Machine-readable electronics designs:
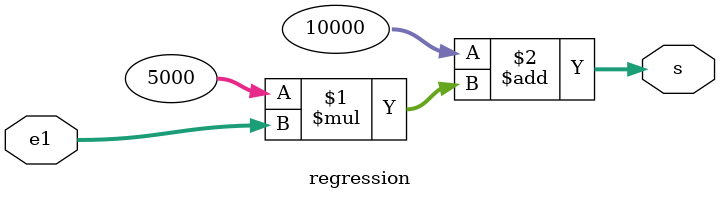
<source format=v>
module regression(e1,s);

  input [15:0] e1;

  output [32:0] s;

  assign s = 10000 + 5000 * e1;

endmodule

</source>
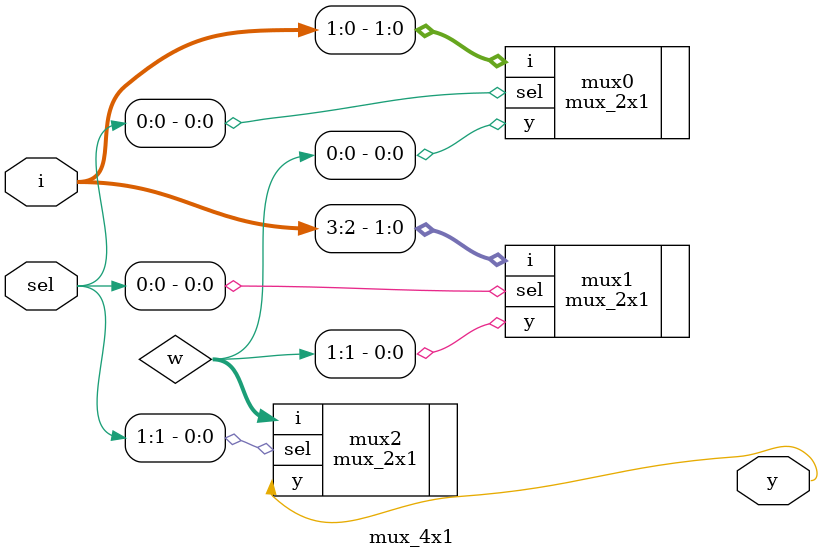
<source format=v>
`timescale 1ns / 1ps


module mux_4x1(
    input [3:0] i,
    input [1:0] sel,
    output y
    );
    
    wire [1:0] w;
    
    mux_2x1 mux0 (.i(i[1:0]) , .sel(sel[0]) ,.y(w[0]));
    mux_2x1 mux1 (.i(i[3:2]) , .sel(sel[0]) ,.y(w[1]));
    mux_2x1 mux2 (.i(w[1:0]) , .sel(sel[1]) ,.y(y));
    
endmodule

</source>
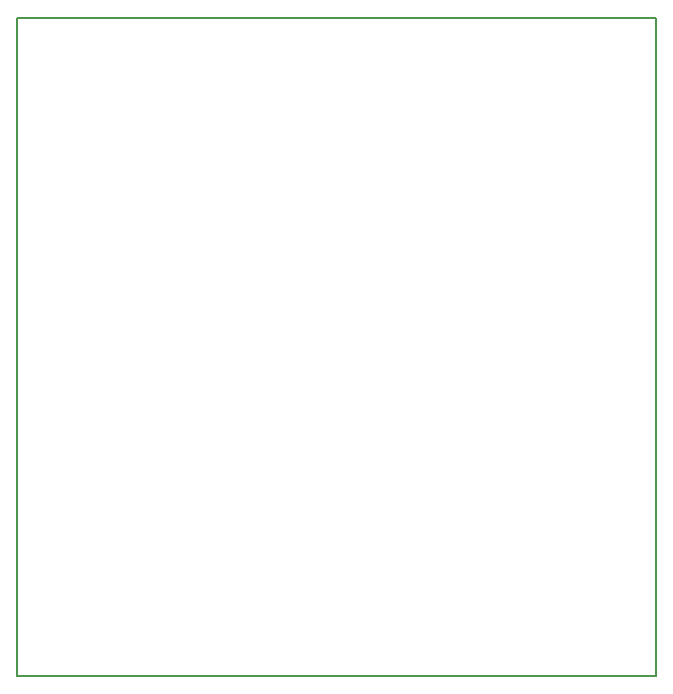
<source format=gm1>
G04 MADE WITH FRITZING*
G04 WWW.FRITZING.ORG*
G04 DOUBLE SIDED*
G04 HOLES PLATED*
G04 CONTOUR ON CENTER OF CONTOUR VECTOR*
%ASAXBY*%
%FSLAX23Y23*%
%MOIN*%
%OFA0B0*%
%SFA1.0B1.0*%
%ADD10R,2.136110X2.202780*%
%ADD11C,0.008000*%
%ADD10C,0.008*%
%LNCONTOUR*%
G90*
G70*
G54D10*
G54D11*
X4Y2199D02*
X2132Y2199D01*
X2132Y4D01*
X4Y4D01*
X4Y2199D01*
D02*
G04 End of contour*
M02*
</source>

- _Your assignment_: Nothing is needed beyond an exact transcription of the lines from the one containing "mux_2x1 mux1 (.i(i[3:2])" to the end of the entries above, with the pictures omitted.

- _Your response_:
    mux_2x1 mux1 (.i(i[3:2]) , .sel(sel[0]) ,.y(w[1]));
    mux_2x1 mux2 (.i(w[1:0]) , .sel(sel[1]) ,.y(y));
    
endmodule

</source>
<source format=gm1>
G04 MADE WITH FRITZING*
G04 WWW.FRITZING.ORG*
G04 DOUBLE SIDED*
G04 HOLES PLATED*
G04 CONTOUR ON CENTER OF CONTOUR VECTOR*
%ASAXBY*%
%FSLAX23Y23*%
%MOIN*%
%OFA0B0*%
%SFA1.0B1.0*%
%ADD10R,2.136110X2.202780*%
%ADD11C,0.008000*%
%ADD10C,0.008*%
%LNCONTOUR*%
G90*
G70*
G54D10*
G54D11*
X4Y2199D02*
X2132Y2199D01*
X2132Y4D01*
X4Y4D01*
X4Y2199D01*
D02*
G04 End of contour*
M02*
</source>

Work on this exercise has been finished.